Если бы сущность человеческого субъекта исчерпывалась его «психологией», то идея психометафизики действительно была бы вздорной. Но ведь наша личность есть не только «психология», но прежде всего бытие конкретного субъекта, раскрывающее себя через «психологию». Не есть ли сама психология попытка познать объективное в субъективном? Наша душа есть также бытие, и, в известном смысле, бытие, первично близкое нам. Растворять душу в «психологии» — ложный путь. Но, может быть, можно найти душу через психологию? За актами мышления, восприятия, воления ведь скрывается мыслящий, воспринимающий, волящий.
Интересно спросить, откуда в нас берется пренебрежение «психологией», заставляющее брать это слово иногда в кавычки? Почему мы говорим: «это — только психология», давая понять, что не в этом сущность дела? Вину за это пренебрежение несет, без сомнения, традиционная рациональная психология, не только не оправдавшая надежд на познание души, но и пришедшая сама к отрицанию души как сущности. Наш разум, так удачно ориентирующийся во внешнем мире, как будто пасует, когда стремится познать собственную душу. Душа как будто неуловима для разума. Недаром с начала этого века были сделаны попытки познать душу нерационалистическими методами. Еще Платон заметил, что для познания внутреннего мира необходимо «повернуть глаза души». Самонаблюдение требует иных методов, чем наблюдение над внешними предметами. Традиционная же психология грешила рационализмом в подходе к душевным явлениям.

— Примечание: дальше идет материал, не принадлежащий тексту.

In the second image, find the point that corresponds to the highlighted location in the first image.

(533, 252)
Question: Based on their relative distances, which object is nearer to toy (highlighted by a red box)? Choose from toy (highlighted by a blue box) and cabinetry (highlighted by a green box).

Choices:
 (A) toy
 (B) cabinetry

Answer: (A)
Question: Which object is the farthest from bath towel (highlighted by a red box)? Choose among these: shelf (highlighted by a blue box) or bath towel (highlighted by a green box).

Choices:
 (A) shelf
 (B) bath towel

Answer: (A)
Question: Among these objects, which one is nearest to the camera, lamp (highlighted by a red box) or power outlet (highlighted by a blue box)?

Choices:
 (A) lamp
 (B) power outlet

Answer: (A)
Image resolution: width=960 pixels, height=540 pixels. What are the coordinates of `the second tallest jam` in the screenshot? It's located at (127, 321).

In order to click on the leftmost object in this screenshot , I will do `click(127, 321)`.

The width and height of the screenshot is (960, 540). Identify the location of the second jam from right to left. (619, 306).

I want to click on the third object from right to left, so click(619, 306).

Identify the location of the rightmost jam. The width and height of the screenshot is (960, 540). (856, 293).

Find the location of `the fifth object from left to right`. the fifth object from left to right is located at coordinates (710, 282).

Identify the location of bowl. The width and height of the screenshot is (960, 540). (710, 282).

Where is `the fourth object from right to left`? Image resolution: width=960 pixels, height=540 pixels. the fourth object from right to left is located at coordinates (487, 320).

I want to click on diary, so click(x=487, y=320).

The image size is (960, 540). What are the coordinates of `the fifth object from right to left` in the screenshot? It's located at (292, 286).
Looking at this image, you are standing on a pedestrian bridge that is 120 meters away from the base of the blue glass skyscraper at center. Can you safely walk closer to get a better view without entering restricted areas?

Попытка познания глубин души, не вмещавшихся до недавней поры в компетенцию «психологии», была проделана психоанализом, нашедшим за поверхностью сознательных процессов глубинный мир «подсознания». Недаром Фрейд называл свой психоанализ «психологией глубин» и считал, что ему удалось найти скрытый прежде от сознательного взора перводвигатель, primum movens души. Психоанализ по своему замыслу явился своего рода «бессознательной» психометафизикой, искавшей за миром сознательных «явлений» их метафизическую «сущность». Успех психоанализа объясняется, наряду с его сенсационностью, именно этими его бессознательно–метафизическими притязаниями. Овладевший психоанализом чувствует себя обладающим неким универсальным ключом к познанию сущности души. Если метафизика психоанализа — в то же время «профанация» — стремится свести все «прекрасное и высокое» к иррациональным «комплексам», то это уже другая тема. В наше время именно «разоблачающая» метафизика пользуется особенным успехом.
Недаром сам Фрейд в последних своих произведениях («По ту сторону принципа наслаждения» и «Я и Оно») прямо высказал ряд метафизических догадок (учение об Эросе и «влечении к смерти» как о двух метафизических силах, борющихся в нашей душе).
Другое дело, что метапсихология Фрейда носит негативный характер, что фрейдизм одержим стремлением к «профанации»[230] — сведению всего «прекрасного и высокого» к иллюзорной надстройке над иррациональными комплексами.
В этом отношении аналитическая психология Юнга есть шаг вперед по сравнению с фрейдизмом. Ибо Юнг признает полноценную реальность как под-, так и сверх–сознания, находя в нашей душе не только «глубины сатанинские», но и «высоты ангельские». Метапсихология Юнга более конструктивна, более реально–идеалистична, чем профанационные методы фрейдизма, явно недостаточные для понимания высших явлений духа (в особенности неадекватен подход Фрейда к религии: «Будущее одной иллюзии»[231] —явно слабое произведение Фрейда).